The Role of the District Judge
Toward the end of our conversation, I asked Alsup if the job of a federal trial court judge is any harder now than it was when he took the bench. I mentioned, in particular, the increasing number of documented threats against district court judges. I also raised the increase in activity on the U.S. Supreme Court’s emergency docket—cases where lower courts have been reversed without much guidance about the high court’s reasoning.
Alsup said that the job is “slightly” harder, but by how much is something that “can be exaggerated.”

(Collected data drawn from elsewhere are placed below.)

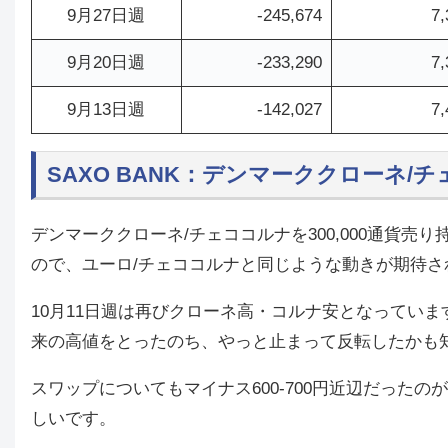
9月27日週
-245,674
7,
9月20日週
-233,290
7,
9月13日週
-142,027
7,
SAXO BANK：デンマーククローネ/
デンマーククローネ/チェココルナを300,000通貨
ので、ユーロ/チェココルナと同じような動きが期待さ
10月11日週は再びクローネ高・コルナ安となってい
来の高値をとったのち、やっと止まって反転したかも
スワップについてもマイナス600-700円近辺だった
しいです。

“It is harder, but not dramatically harder,” he said.
In highly politicized cases, Alsup said the difficulty stems from the expedited nature of the cases and the fact that whichever side loses will inevitably appeal.
“You're doing it on a hurry-up basis, and it's harder to get it right because it's on a hurry-up basis,” he said. “The expedited fact-finding, the expedited briefing, the expedited trips to the Court of Appeals and Supreme Court—all of that is so fast that it doesn't give the judge as much time to do a completely thorough job.”
That said, Alsup added that whenever he’s had those sorts of cases over the past two administrations, he’s made time to deal with them. And he said although he’s received “at least” his share of threats, he’s turned them over to the U.S. Marshals and he has faith that he and his family won’t be harmed.
He also said he respect the U.S. Supreme Court, and he understands the justices have a “very hard job” to do.
“But I do think this: I think when it comes to the facts, that the ultimate trier of fact is the district judge. And under the rules, whatever we find as facts are not supposed to be set aside unless it's clearly erroneous,” Alsup said. He added that he thinks that “that concept has been given short shrift” and he’s disappointed that the Supreme Court hasn’t always given district courts’ fact-finding their proper deference. “I still respect the Supreme Court,” he said. “It's important to have a Supreme Court, and it's important for all of us to respect it.”
But he continued.
“The other thing that is worth saying here is that as much as I do respect the Supreme Court, I wish the majority, at least, would take into account the large numbers of district judges who have ruled mainly against the administration,” he said. “I wish that the administration, as well as the Supreme Court, would say, ‘You know, is there something there that we're missing given that it's not even [a 50/50 split], it's like 90/10 that the rulings [are going] against the administration?’”
At the end of our conversation, Alsup returned a favorite paradox of his.
The federal judiciary is the least democratic branch of government. Article III judges are appointed for life. They’re never elected. They have an enormous authority to enforce the laws Congress has passed and the Constitution.
Still, according to public opinion polls, the federal judiciary ranks among the institutions that the American public trusts most.
“Congress is way down there with the HMOs and labor unions. President is somewhere in between. The federal courts are way up there. I think sometimes the military edges us out, but otherwise we're way up there at the top,” Alsup said.
Why is that that the least democratic branch of government would have the most confidence of the public?
Alsup thinks it’s because so many people come through the courts as jurors. They see the process first-hand. “They can see that we decide things on the merits, not on politics.”
“The ordinary person thinks, ‘Oh, I don't have a chance in Congress. Could I go into Congress and see my representative and have my day in court there?' No, certainly not. At the White House, regardless of which party's in the White House? They have no chance. It's all politics—all politics and money.”
“But in the U.S. District Court, the party that deserves to win is most likely to win,” Alsup said. “I feel very strongly about that. It is a paradox, but there's a very good answer to it.”